La dottoressa Buccoliero è provvisoriamente direttrice del carcere torinese Le Molinette. “Provvisoriamente” non lo dice lei, ma lo sappiamo noi, vista la sua candidatura come capolista “civica” del Pd alle prossime elezioni regionali in Lombardia. Non vuole parlarne, in questa intervista, per non mescolare i ruoli. Oggi indossa il suo vestito di “carceriera”, e non è un abito arcigno, perché lei è una pioniera, insieme a Luigi Pagano e Lucia Castellano che ne furono i primi direttori, della nascita di Bollate. Quell’istituto che un giorno il procuratore di Catanzaro Nicola Gratteri definì un semplice “spot”. Che ne pensa, dottoressa? “Noi abbiamo sempre agito e costruito, prima di comunicare, con esperimenti a volte anche andati male. Ma abbiamo continuato a provare”. I risultati sono arcinoti, a fronte di una generale recidiva del 70% dei casi tra gli ex detenuti, per quelli di Bollate non si arriva al 20%.
Un’altra proposta del procuratore Gratteri, e non è il solo, è quella di costruire nuove carceri, per ovviare al problema storico del sovraffollamento. Cosima Buccoliero inorridisce: “Assolutamente no, magari per metterle in mezzo al nulla, nel vuoto di luoghi separati e disumani? Meglio far crescere le misure alternative, come del resto la legge prevede. Bisogna ridurre al minimo il numero dei detenuti. Fare in modo che le persone proprio non entrino”. Pensiamo di aver fatto bingo. Invece. Ma allora lo aboliamo l’orrore del carcere? Serve a qualcosa? “Come comunità in questo momento non possiamo liberarci da questa necessità. Ma si può ridurla al minimo e poi trasformare e riformare”. E’ ancora Bollate che ritorna. La direttrice ha scritto un libro, con la giornalista Serena Uccello, e il titolo Senza sbarre (Einaudi) dice tutto. Ci sono particolari che colpiscono, come l’uso della parola “camera” invece che cella. “Lo dicono anche le circolari, perché si tratta di stanze di pernottamento, dove si va solo a dormire, e questo è un valore”.

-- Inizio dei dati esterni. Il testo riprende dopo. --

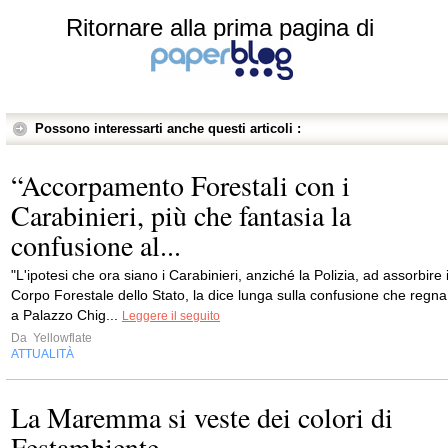
Ritornare alla prima pagina di
Possono interessarti anche questi articoli :
“Accorpamento Forestali con i
Carabinieri, più che fantasia la
confusione al...
"L'ipotesi che ora siano i Carabinieri, anziché la Polizia, ad assorbire i
Corpo Forestale dello Stato, la dice lunga sulla confusione che regna
a Palazzo Chig...
Leggere il seguito
Da
Yellowflate
ATTUALITÀ
La Maremma si veste dei colori di
Festambiente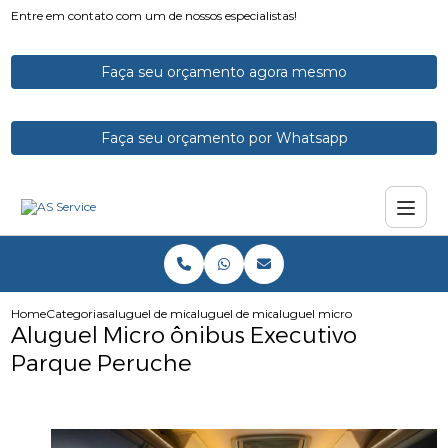
Entre em contato com um de nossos especialistas!
Faça seu orçamento agora mesmo
Faça seu orçamento por Whatsapp
Home
Categorias
aluguel de micro onibus
aluguel de microonibus
aluguel micro onibus executi
Aluguel Micro ônibus Executivo
Parque Peruche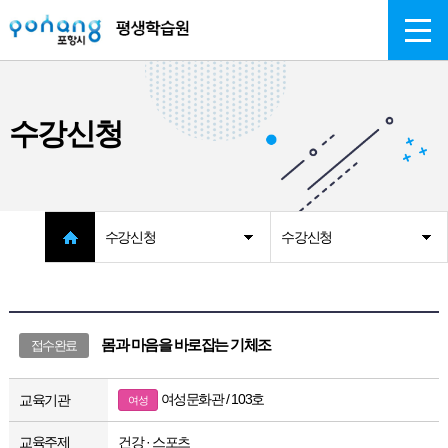
주메뉴 바로가기
본문 바로가기
수강신청
수강신청
수강신청
몸과 마음을 바로잡는 기체조
접수완료
여성문화관 / 103호
교육기관
여성
교육주제
건강 · 스포츠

Sorride nel ricordo di aver scandalizzato un collaboratore dell’ ex presidente della Camera Laura Boldrini, in visita all’istituto, quando le aveva sentito dire che gli ergastolani avevano diritto a una camera singola. Come mai? “Perché così stanno meglio”, aveva semplicemente risposto la direttrice. Che è stata anche dirigente nel carcere di Opera, dove di condannati al “fine pena mai” ne ha incontrati parecchi. Inutile sottolineare l’angoscia di chi cerca di impegnare in un programma persone che non possono avere progetti se non da rinchiusi. Ma la domanda sull’ostativo è un po’ obbligata. “Bisogna fidarsi dei giudici e tribunali di sorveglianza. Abbiamo visto casi di persone che con il trattamento hanno fatto percorsi straordinari. E questi magistrati hanno tutti gli strumenti e gli elementi per valutare”. Aprire, quindi.
Ci sono due concetti che stanno alla base della possibilità di vincere la scommessa del cambiamento con chi ha rotto il patto di solidarietà con la società. Uno è il concetto di comunità. A Bollate, la formazione professionale del personale, le porte aperte e il grande impegno nello studio e nel lavoro, hanno creato una comunità in cui non esistono quelli che sono chiusi e quelli che chiudono e gettano la chiave, ma programmi realizzati insieme. L’altro concetto è quello del patto, un vero contratto scritto tra l’istituzione e il detenuto. “Io ti scrivo tutto quello che ti offro e tu ti impegni nella responsabilità di mantenere il patto”. In questo modo si rovescia il cliché del carcere.
Ma come è venuto in mente a una giovane laureata pugliese, una che è nata nel 1968 mentre i giovani erano più nelle piazze che a scuola e che racconta di non esser quasi mai lei stessa, quando ne ha avuto l’età, andata a manifestazioni, di diventare una “carceriera”? “Ho sempre avuto fretta, prima di laurearmi, poi di fare concorsi. Ho pensato alla magistratura, ma poi mi ha colpito quel che diceva il professor Onida, che il diritto è carne e sangue, e ho capito quel che volevo fare. Il mio primo incarico è stato a Cagliari, dive il carcere era una struttura fatiscente. Ma nei primi incontri con i detenuti ho intuito come calare il diritto nella vita e come farlo diventare carne e sangue”.